EXERCISE DATA:

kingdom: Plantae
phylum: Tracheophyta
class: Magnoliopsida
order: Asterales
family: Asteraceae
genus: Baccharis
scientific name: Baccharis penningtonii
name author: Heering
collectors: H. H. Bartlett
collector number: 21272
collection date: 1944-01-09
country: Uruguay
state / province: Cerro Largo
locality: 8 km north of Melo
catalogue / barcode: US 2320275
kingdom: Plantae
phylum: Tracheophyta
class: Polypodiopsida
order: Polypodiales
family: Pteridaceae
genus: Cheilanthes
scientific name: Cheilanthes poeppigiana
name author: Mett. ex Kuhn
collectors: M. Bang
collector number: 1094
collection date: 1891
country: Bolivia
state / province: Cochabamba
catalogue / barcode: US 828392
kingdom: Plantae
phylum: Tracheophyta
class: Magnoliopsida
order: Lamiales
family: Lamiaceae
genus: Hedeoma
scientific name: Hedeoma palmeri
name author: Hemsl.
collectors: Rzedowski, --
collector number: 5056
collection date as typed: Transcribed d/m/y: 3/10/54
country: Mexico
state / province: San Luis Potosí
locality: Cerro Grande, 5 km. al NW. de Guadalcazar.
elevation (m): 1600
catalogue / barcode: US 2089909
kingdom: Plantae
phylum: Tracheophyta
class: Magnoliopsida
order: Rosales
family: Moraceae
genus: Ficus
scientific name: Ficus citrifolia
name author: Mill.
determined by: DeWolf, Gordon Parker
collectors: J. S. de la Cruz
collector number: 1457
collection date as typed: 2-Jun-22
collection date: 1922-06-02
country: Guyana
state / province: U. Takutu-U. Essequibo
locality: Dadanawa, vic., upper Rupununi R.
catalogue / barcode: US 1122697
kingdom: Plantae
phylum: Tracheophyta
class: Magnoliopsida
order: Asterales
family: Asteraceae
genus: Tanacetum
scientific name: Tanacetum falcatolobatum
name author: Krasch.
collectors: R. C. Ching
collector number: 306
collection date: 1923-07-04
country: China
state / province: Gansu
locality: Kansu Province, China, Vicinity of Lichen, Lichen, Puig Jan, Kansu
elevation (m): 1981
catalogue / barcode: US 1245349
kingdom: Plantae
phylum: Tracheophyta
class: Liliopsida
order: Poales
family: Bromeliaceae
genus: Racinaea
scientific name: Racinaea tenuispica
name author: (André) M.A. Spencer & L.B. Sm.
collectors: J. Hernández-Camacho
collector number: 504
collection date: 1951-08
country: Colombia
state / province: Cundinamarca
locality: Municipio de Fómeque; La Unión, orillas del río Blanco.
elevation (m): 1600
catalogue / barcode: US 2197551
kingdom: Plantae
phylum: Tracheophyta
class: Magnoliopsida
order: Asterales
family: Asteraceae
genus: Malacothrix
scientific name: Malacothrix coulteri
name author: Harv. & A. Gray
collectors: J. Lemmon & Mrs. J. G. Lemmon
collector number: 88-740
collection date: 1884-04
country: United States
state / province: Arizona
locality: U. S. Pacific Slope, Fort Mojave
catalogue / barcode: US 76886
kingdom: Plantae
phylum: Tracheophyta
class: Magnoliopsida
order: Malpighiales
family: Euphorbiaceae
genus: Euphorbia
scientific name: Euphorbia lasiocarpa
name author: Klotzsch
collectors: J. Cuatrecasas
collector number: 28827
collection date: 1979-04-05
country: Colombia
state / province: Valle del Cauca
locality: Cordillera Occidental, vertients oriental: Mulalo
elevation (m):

PROMPT: Copy the material word for word, starting at the line that contains "catalogue / barcode: US 76886" and stopping after its final line.

WRITTEN RESPONSE:
catalogue / barcode: US 76886
kingdom: Plantae
phylum: Tracheophyta
class: Magnoliopsida
order: Malpighiales
family: Euphorbiaceae
genus: Euphorbia
scientific name: Euphorbia lasiocarpa
name author: Klotzsch
collectors: J. Cuatrecasas
collector number: 28827
collection date: 1979-04-05
country: Colombia
state / province: Valle del Cauca
locality: Cordillera Occidental, vertients oriental: Mulalo
elevation (m):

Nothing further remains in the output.